Filipino teachers to receive money from 2012 decision
By KEVIN McGILL
Oct. 27, 2017
NEW ORLEANS (AP) — About 350 teachers recruited in the Philippines to work in Louisiana schools are set to receive roughly $2,200 each from a 2012 federal court decision against a California placement agency.
The American Federation of Teachers, the Southern Poverty Law Center and others had sued in 2010 on behalf of teachers who complained about thousands of dollars in fees charged by Universal Placement International. Advocates said many of the teachers wound up in substandard housing.
An SPLC attorney says the money is being distributed following legal proceedings involving foreclosure and sale of some of agency owner Lourdes Navarro's property.
"The teachers are now splitting the proceeds from that sale," attorney Jim Knoepp said in an email Friday.
The Louisiana Federation of Teachers, which also pursued action on behalf of the teachers, said the Filipinos worked in Caddo, East Baton Rouge, Jefferson and Avoyelles parishes and state-run schools in New Orleans.

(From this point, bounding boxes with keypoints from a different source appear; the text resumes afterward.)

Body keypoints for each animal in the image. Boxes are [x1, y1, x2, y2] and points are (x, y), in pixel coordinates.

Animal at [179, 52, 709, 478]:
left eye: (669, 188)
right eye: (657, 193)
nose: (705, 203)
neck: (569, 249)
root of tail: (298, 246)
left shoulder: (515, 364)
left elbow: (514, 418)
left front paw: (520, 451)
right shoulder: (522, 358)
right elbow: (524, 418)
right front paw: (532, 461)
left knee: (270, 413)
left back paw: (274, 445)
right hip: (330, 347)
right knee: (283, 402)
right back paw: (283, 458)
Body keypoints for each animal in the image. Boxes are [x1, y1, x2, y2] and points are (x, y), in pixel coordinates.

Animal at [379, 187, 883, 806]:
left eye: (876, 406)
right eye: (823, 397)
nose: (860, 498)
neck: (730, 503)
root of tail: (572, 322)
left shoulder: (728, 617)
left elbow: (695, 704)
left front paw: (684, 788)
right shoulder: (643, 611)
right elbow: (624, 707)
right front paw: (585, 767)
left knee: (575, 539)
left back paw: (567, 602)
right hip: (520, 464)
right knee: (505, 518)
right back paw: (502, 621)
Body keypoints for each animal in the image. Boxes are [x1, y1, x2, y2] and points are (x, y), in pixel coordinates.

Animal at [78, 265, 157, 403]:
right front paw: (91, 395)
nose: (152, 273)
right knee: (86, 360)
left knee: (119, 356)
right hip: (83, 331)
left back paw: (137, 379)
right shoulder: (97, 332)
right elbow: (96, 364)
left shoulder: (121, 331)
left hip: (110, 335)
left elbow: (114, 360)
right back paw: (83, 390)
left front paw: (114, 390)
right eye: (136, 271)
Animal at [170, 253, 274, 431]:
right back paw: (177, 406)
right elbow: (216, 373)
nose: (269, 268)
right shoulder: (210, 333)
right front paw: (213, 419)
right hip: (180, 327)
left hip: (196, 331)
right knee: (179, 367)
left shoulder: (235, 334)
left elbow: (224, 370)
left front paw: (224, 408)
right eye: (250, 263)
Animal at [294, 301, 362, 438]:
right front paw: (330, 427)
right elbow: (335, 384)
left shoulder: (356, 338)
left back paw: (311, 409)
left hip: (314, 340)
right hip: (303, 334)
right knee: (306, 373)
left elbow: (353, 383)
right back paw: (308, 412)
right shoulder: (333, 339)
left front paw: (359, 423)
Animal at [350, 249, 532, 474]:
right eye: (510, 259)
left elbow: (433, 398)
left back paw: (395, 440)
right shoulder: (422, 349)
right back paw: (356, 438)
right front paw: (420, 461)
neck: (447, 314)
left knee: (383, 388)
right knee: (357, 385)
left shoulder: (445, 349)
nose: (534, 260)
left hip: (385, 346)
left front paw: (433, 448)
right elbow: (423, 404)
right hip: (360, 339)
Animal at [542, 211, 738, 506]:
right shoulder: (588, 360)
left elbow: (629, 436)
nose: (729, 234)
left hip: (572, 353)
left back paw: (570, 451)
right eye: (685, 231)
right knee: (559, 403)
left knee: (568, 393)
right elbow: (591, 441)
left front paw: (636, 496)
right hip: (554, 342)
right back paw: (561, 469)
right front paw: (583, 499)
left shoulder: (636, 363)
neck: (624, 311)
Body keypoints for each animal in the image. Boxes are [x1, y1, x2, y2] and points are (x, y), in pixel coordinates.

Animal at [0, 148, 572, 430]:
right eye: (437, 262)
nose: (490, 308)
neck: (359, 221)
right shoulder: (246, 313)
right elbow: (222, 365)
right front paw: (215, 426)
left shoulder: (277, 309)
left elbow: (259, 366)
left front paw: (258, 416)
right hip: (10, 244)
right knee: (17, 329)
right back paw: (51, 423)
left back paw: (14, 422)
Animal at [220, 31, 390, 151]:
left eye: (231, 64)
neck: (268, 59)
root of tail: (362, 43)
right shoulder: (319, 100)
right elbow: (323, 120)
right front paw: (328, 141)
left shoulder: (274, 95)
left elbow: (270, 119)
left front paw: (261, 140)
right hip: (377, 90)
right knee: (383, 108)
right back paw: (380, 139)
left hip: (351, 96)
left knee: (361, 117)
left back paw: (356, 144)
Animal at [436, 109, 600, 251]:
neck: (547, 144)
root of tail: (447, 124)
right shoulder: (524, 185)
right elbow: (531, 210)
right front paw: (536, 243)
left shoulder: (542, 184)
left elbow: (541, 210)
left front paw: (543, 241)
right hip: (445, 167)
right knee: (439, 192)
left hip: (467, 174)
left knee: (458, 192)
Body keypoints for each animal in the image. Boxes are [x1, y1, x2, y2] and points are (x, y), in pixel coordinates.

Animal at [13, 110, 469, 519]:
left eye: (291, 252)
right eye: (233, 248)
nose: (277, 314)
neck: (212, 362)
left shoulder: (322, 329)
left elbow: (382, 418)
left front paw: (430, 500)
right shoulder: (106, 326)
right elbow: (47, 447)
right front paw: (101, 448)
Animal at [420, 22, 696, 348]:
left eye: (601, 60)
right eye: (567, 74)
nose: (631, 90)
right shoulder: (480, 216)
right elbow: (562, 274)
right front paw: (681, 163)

"This is the bittersweet ending to a sad story of exploitation," Louisiana Federation of Teachers President Larry Carter said in a news release earlier in the week.
The California lawsuit said teachers had to borrow large sums, as much as $16,000, to pay fees to the agency before they left the Philippines. More expenses followed in the U.S., including contracts requiring the teachers to pay a percentage of monthly income to the agency. Teacher advocates said passports and visas often were confiscated and held to ensure fees would be paid.
The suit claimed the threat of huge debt and loss of their visas amounted to forced labor under a federal law against human trafficking passed by Congress in 2000.
After a two-week trial, attorneys said jurors rejected the human trafficking arguments but found the recruiting agency had negligently misrepresented the fees and violated California laws governing employment agencies and unfair business acts. A lawyer for Navarro's agency said after the 2012 verdict that there was no intentional wrongdoing. He called the lawsuit a "witch hunt."